Problem to solve: Would you repeat the entries below word for word and omit the pictures?

(Content revision data)
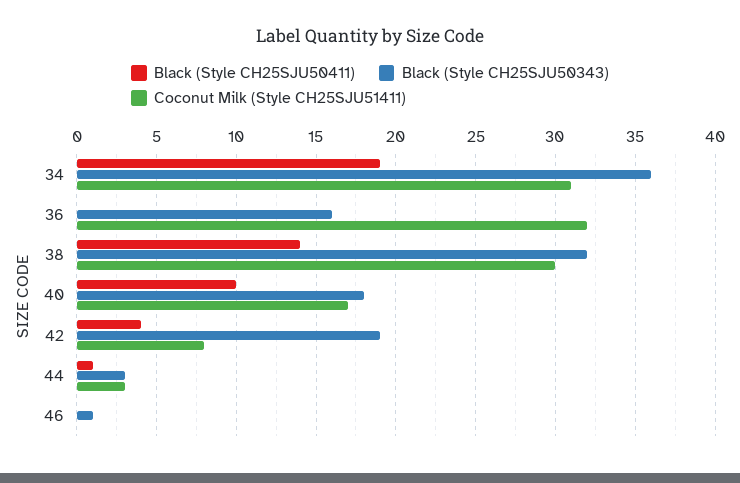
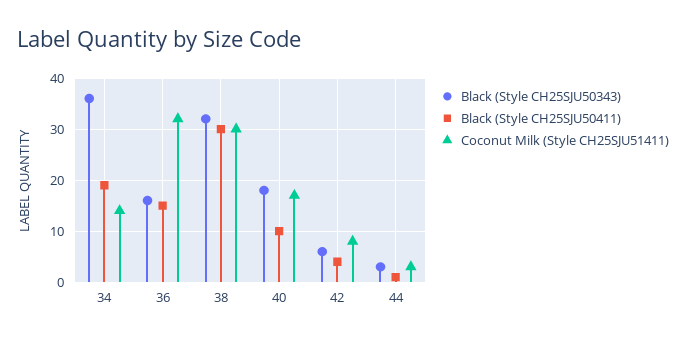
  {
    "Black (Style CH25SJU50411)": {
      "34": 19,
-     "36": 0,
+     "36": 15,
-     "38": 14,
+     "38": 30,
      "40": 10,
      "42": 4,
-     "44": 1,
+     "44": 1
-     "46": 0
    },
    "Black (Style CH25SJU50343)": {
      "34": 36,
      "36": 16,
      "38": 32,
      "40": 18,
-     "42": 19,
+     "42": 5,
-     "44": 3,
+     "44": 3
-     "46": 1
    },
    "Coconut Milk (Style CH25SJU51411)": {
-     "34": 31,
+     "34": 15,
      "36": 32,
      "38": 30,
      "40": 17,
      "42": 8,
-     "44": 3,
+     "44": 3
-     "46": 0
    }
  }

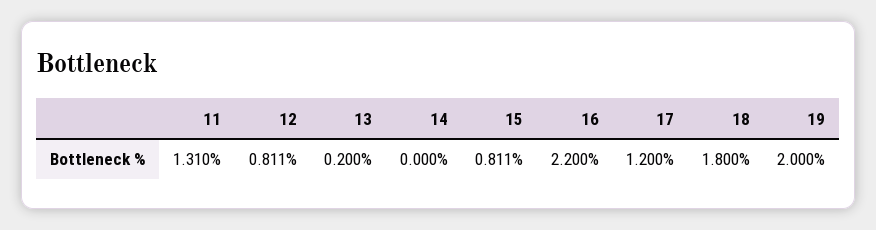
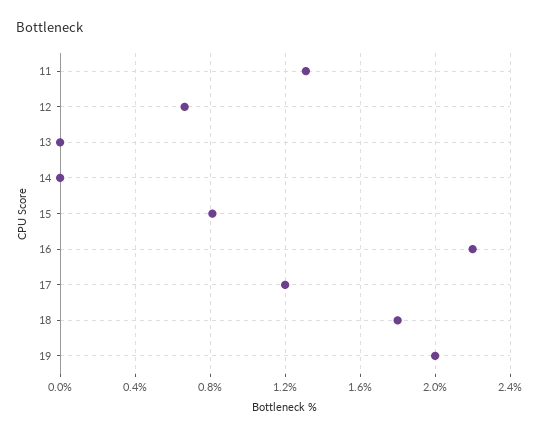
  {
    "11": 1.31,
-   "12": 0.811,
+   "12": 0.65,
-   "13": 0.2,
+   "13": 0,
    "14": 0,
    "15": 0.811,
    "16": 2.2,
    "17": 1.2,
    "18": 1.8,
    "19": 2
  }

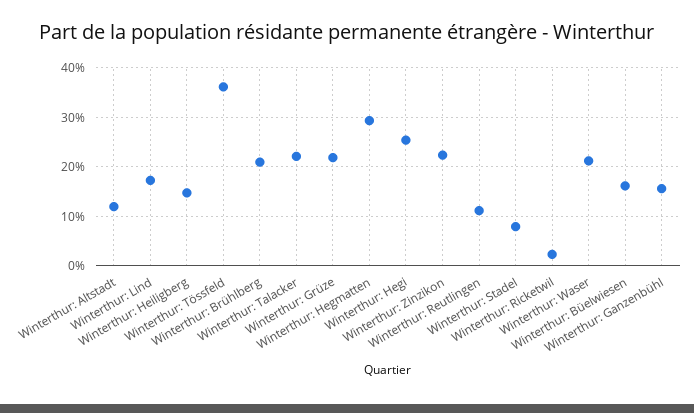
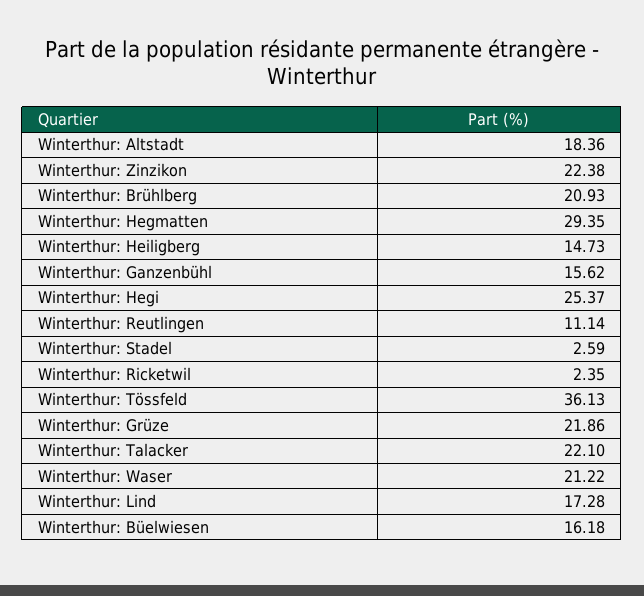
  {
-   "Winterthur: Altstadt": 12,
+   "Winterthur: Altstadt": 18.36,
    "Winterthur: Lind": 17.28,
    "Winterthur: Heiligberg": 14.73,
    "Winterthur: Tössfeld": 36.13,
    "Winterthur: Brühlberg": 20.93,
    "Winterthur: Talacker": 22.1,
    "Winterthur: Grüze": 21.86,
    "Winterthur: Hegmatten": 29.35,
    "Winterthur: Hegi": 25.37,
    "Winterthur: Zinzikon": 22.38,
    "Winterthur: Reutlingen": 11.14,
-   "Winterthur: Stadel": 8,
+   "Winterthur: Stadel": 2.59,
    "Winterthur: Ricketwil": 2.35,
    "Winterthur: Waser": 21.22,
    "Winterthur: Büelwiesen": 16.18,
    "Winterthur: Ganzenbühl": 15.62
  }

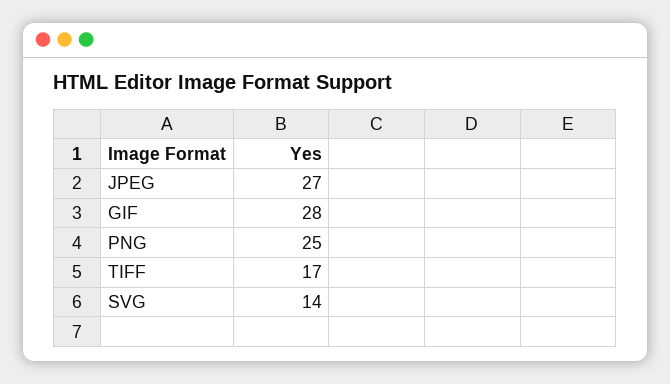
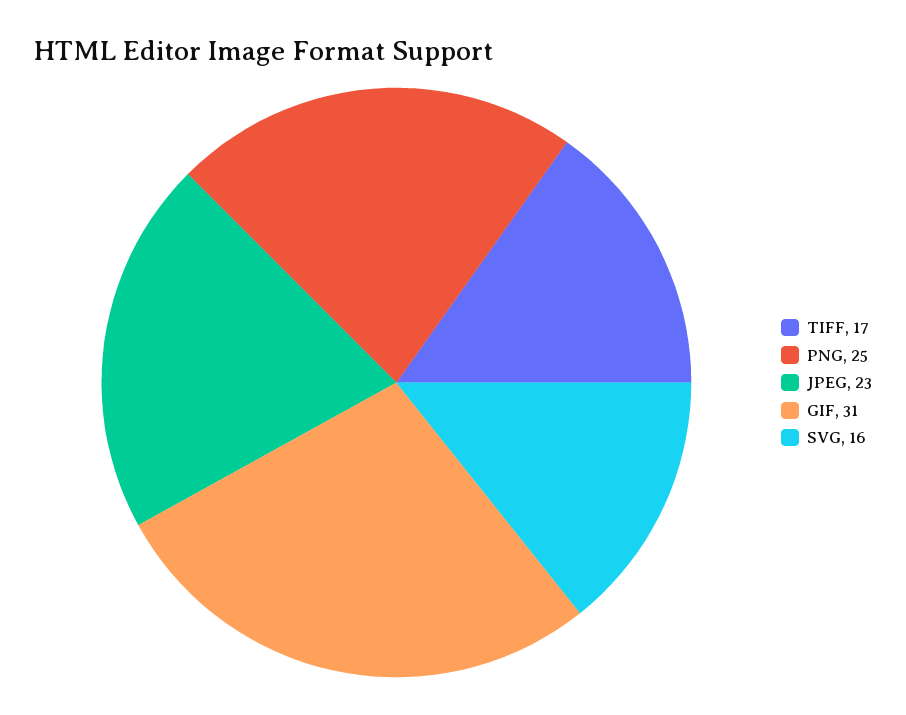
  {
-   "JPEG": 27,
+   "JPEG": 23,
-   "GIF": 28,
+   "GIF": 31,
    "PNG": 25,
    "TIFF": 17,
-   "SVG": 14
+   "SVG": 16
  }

Answer for this exercise:
  {
    "Black (Style CH25SJU50411)": {
      "34": 19,
-     "36": 0,
+     "36": 15,
-     "38": 14,
+     "38": 30,
      "40": 10,
      "42": 4,
-     "44": 1,
+     "44": 1
-     "46": 0
    },
    "Black (Style CH25SJU50343)": {
      "34": 36,
      "36": 16,
      "38": 32,
      "40": 18,
-     "42": 19,
+     "42": 5,
-     "44": 3,
+     "44": 3
-     "46": 1
    },
    "Coconut Milk (Style CH25SJU51411)": {
-     "34": 31,
+     "34": 15,
      "36": 32,
      "38": 30,
      "40": 17,
      "42": 8,
-     "44": 3,
+     "44": 3
-     "46": 0
    }
  }

  {
    "11": 1.31,
-   "12": 0.811,
+   "12": 0.65,
-   "13": 0.2,
+   "13": 0,
    "14": 0,
    "15": 0.811,
    "16": 2.2,
    "17": 1.2,
    "18": 1.8,
    "19": 2
  }

  {
-   "Winterthur: Altstadt": 12,
+   "Winterthur: Altstadt": 18.36,
    "Winterthur: Lind": 17.28,
    "Winterthur: Heiligberg": 14.73,
    "Winterthur: Tössfeld": 36.13,
    "Winterthur: Brühlberg": 20.93,
    "Winterthur: Talacker": 22.1,
    "Winterthur: Grüze": 21.86,
    "Winterthur: Hegmatten": 29.35,
    "Winterthur: Hegi": 25.37,
    "Winterthur: Zinzikon": 22.38,
    "Winterthur: Reutlingen": 11.14,
-   "Winterthur: Stadel": 8,
+   "Winterthur: Stadel": 2.59,
    "Winterthur: Ricketwil": 2.35,
    "Winterthur: Waser": 21.22,
    "Winterthur: Büelwiesen": 16.18,
    "Winterthur: Ganzenbühl": 15.62
  }

  {
-   "JPEG": 27,
+   "JPEG": 23,
-   "GIF": 28,
+   "GIF": 31,
    "PNG": 25,
    "TIFF": 17,
-   "SVG": 14
+   "SVG": 16
  }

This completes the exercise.